Information:

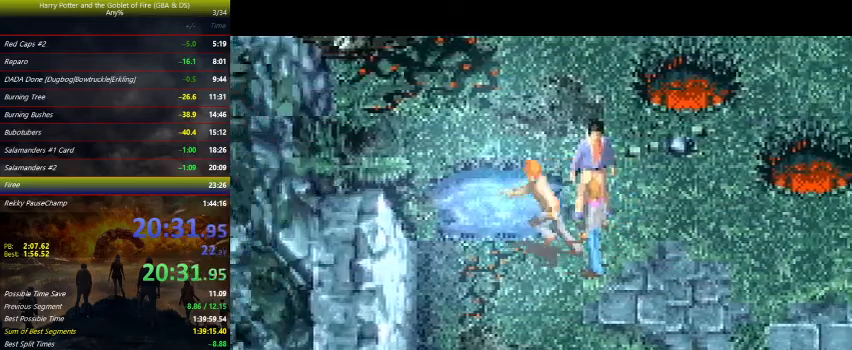
{"keys": ["right"], "events": [[200, "up", "down"], [433, "left", "up"], [433, "right", "down"], [433, "up", "up"]]}
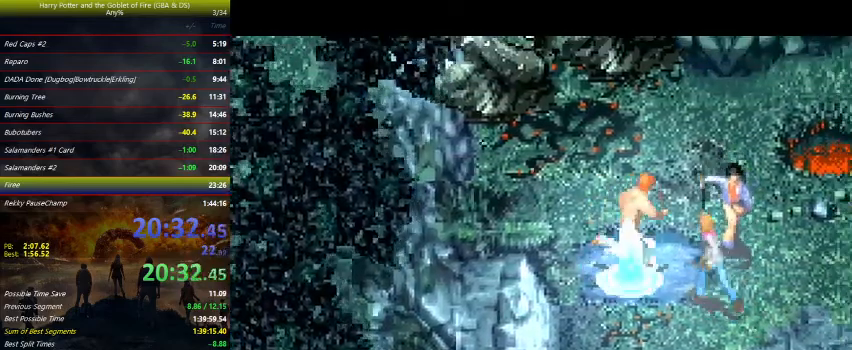
{"keys": ["down", "left"], "events": [[333, "left", "down"], [333, "right", "up"], [467, "down", "down"]]}
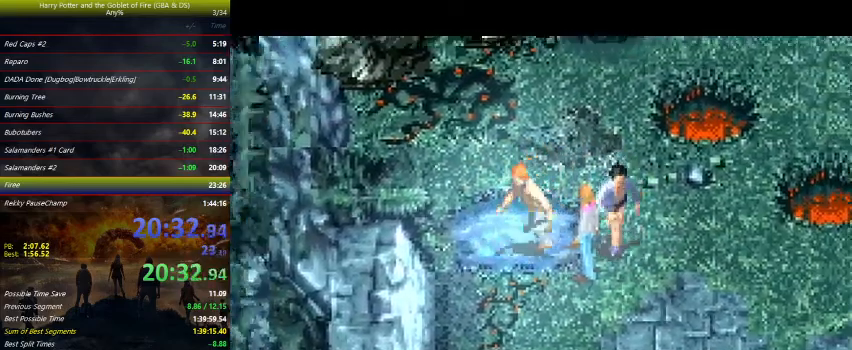
{"keys": ["right"], "events": [[133, "left", "up"], [267, "right", "down"], [367, "down", "up"]]}
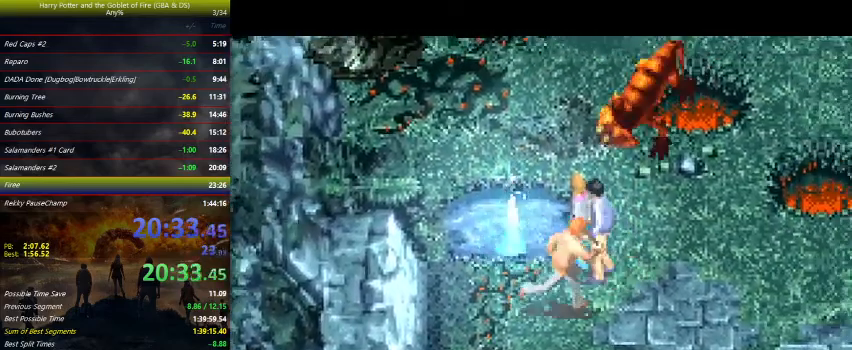
{"keys": ["down"], "events": [[167, "right", "up"], [367, "down", "down"]]}
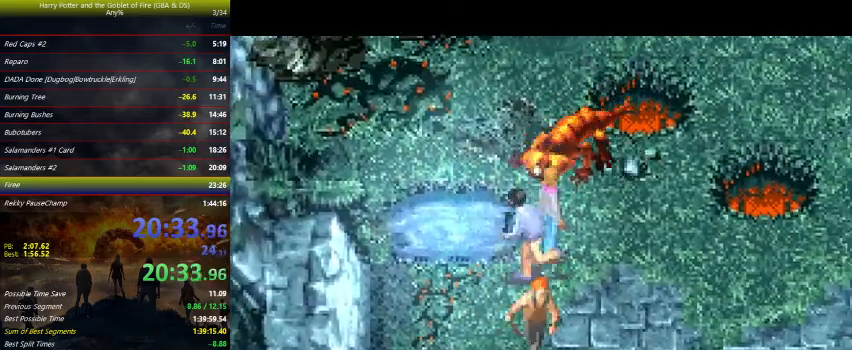
{"keys": [], "events": [[100, "down", "up"]]}
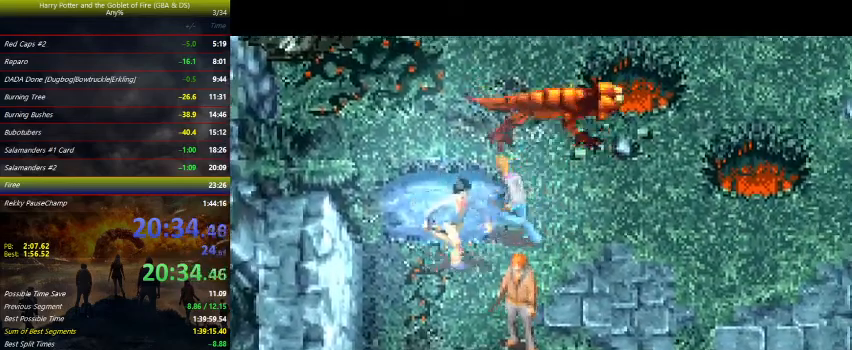
{"keys": ["up"], "events": [[467, "up", "down"]]}
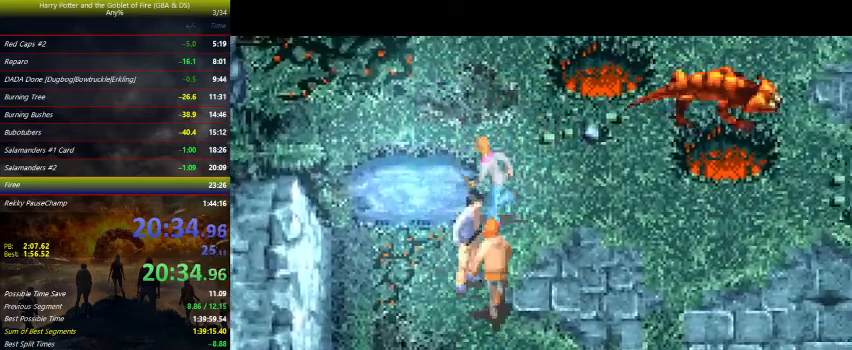
{"keys": ["up"], "events": []}
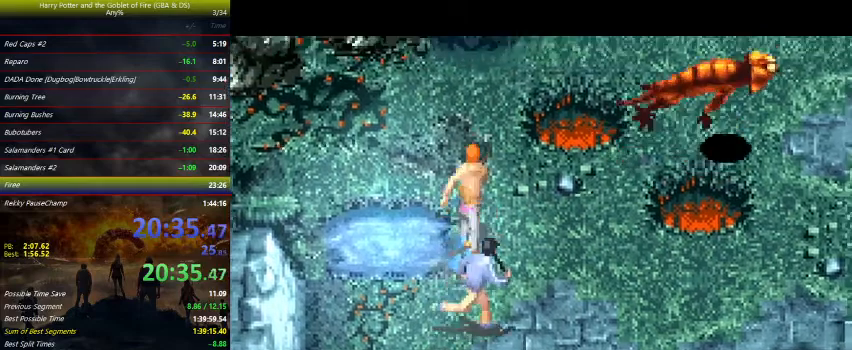
{"keys": [], "events": [[167, "right", "down"], [267, "up", "up"], [367, "right", "up"]]}
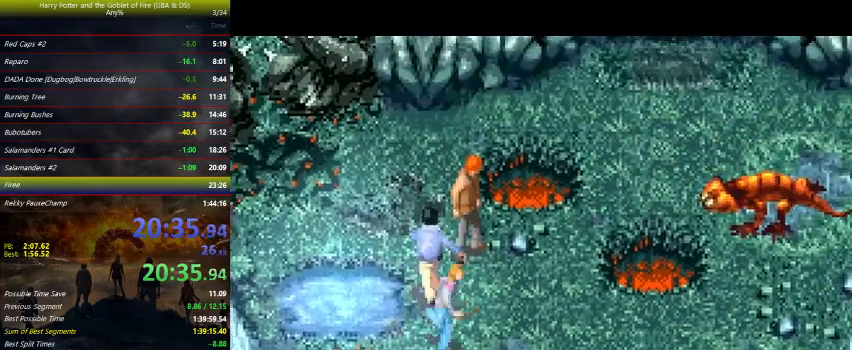
{"keys": [], "events": []}
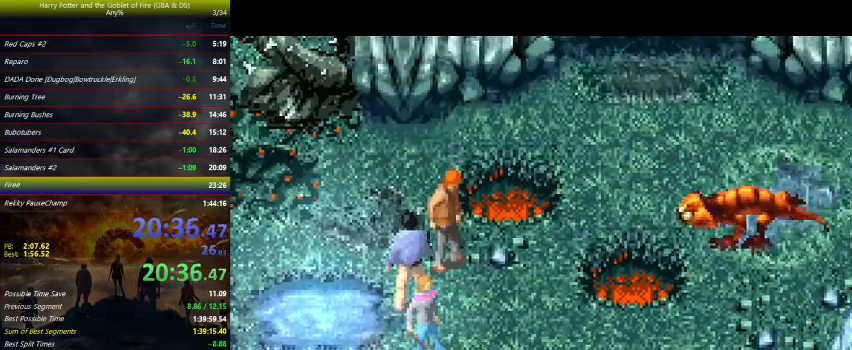
{"keys": [], "events": []}
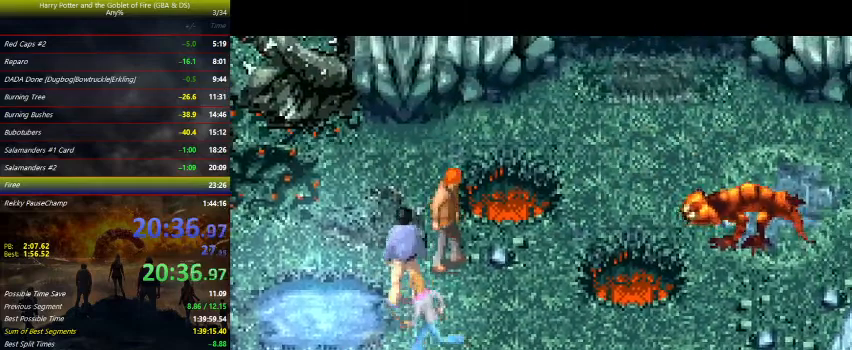
{"keys": [], "events": []}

Task directions:
Return every entry word for word, but drop any pictures.

Response area:
{"keys": ["right"], "events": [[200, "up", "down"], [433, "left", "up"], [433, "right", "down"], [433, "up", "up"]]}
{"keys": ["down", "left"], "events": [[333, "left", "down"], [333, "right", "up"], [467, "down", "down"]]}
{"keys": ["right"], "events": [[133, "left", "up"], [267, "right", "down"], [367, "down", "up"]]}
{"keys": ["down"], "events": [[167, "right", "up"], [367, "down", "down"]]}
{"keys": [], "events": [[100, "down", "up"]]}
{"keys": ["up"], "events": [[467, "up", "down"]]}
{"keys": ["up"], "events": []}
{"keys": [], "events": [[167, "right", "down"], [267, "up", "up"], [367, "right", "up"]]}
{"keys": [], "events": []}
{"keys": [], "events": []}
{"keys": [], "events": []}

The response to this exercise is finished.